## About this exercise:
The line containing "Zakken met Ritssluiting" and all lines following it in the listing below are to be reproduced exactly, with no other lines.

## Extracted material:
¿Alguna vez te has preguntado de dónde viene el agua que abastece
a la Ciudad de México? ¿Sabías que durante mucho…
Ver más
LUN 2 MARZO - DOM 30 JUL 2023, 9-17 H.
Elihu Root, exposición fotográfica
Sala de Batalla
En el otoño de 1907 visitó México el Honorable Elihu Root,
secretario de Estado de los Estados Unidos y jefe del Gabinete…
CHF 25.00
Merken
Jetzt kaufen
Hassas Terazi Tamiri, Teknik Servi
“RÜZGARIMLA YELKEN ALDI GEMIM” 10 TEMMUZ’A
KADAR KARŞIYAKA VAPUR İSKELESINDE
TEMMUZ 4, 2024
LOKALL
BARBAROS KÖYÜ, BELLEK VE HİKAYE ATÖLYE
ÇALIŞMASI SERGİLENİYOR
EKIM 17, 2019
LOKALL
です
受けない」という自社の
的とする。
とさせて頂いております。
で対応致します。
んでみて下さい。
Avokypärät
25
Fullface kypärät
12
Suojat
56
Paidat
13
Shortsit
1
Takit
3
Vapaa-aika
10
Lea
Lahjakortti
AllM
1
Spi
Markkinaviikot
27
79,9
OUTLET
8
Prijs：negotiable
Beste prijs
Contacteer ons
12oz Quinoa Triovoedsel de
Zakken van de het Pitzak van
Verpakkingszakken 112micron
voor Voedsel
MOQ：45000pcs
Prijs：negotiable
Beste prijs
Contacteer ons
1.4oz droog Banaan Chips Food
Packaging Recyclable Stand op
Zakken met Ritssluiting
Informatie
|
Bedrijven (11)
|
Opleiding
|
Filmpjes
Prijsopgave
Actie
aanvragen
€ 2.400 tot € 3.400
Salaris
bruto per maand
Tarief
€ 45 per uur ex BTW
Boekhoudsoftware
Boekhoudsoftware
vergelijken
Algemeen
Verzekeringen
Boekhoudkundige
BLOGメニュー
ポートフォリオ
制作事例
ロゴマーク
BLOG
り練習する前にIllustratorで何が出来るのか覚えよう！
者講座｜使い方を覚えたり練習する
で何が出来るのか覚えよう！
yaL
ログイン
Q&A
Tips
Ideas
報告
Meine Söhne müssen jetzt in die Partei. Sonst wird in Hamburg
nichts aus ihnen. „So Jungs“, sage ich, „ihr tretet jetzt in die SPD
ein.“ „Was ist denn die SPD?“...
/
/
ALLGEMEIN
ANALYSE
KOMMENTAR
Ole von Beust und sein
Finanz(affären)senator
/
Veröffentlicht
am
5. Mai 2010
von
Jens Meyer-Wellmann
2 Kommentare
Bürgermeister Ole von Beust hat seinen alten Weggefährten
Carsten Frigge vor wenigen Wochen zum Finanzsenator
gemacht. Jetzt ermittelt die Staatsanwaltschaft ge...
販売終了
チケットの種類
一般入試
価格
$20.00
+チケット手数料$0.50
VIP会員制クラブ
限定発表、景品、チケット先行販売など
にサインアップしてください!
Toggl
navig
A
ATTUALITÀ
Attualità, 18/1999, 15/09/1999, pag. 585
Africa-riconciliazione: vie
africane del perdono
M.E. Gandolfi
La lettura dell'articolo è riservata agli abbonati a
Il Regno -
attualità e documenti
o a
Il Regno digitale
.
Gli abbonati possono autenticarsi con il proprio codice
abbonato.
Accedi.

## Solution for this task:
Zakken met Ritssluiting
Informatie
|
Bedrijven (11)
|
Opleiding
|
Filmpjes
Prijsopgave
Actie
aanvragen
€ 2.400 tot € 3.400
Salaris
bruto per maand
Tarief
€ 45 per uur ex BTW
Boekhoudsoftware
Boekhoudsoftware
vergelijken
Algemeen
Verzekeringen
Boekhoudkundige
BLOGメニュー
ポートフォリオ
制作事例
ロゴマーク
BLOG
り練習する前にIllustratorで何が出来るのか覚えよう！
者講座｜使い方を覚えたり練習する
で何が出来るのか覚えよう！
yaL
ログイン
Q&A
Tips
Ideas
報告
Meine Söhne müssen jetzt in die Partei. Sonst wird in Hamburg
nichts aus ihnen. „So Jungs“, sage ich, „ihr tretet jetzt in die SPD
ein.“ „Was ist denn die SPD?“...
/
/
ALLGEMEIN
ANALYSE
KOMMENTAR
Ole von Beust und sein
Finanz(affären)senator
/
Veröffentlicht
am
5. Mai 2010
von
Jens Meyer-Wellmann
2 Kommentare
Bürgermeister Ole von Beust hat seinen alten Weggefährten
Carsten Frigge vor wenigen Wochen zum Finanzsenator
gemacht. Jetzt ermittelt die Staatsanwaltschaft ge...
販売終了
チケットの種類
一般入試
価格
$20.00
+チケット手数料$0.50
VIP会員制クラブ
限定発表、景品、チケット先行販売など
にサインアップしてください!
Toggl
navig
A
ATTUALITÀ
Attualità, 18/1999, 15/09/1999, pag. 585
Africa-riconciliazione: vie
africane del perdono
M.E. Gandolfi
La lettura dell'articolo è riservata agli abbonati a
Il Regno -
attualità e documenti
o a
Il Regno digitale
.
Gli abbonati possono autenticarsi con il proprio codice
abbonato.
Accedi.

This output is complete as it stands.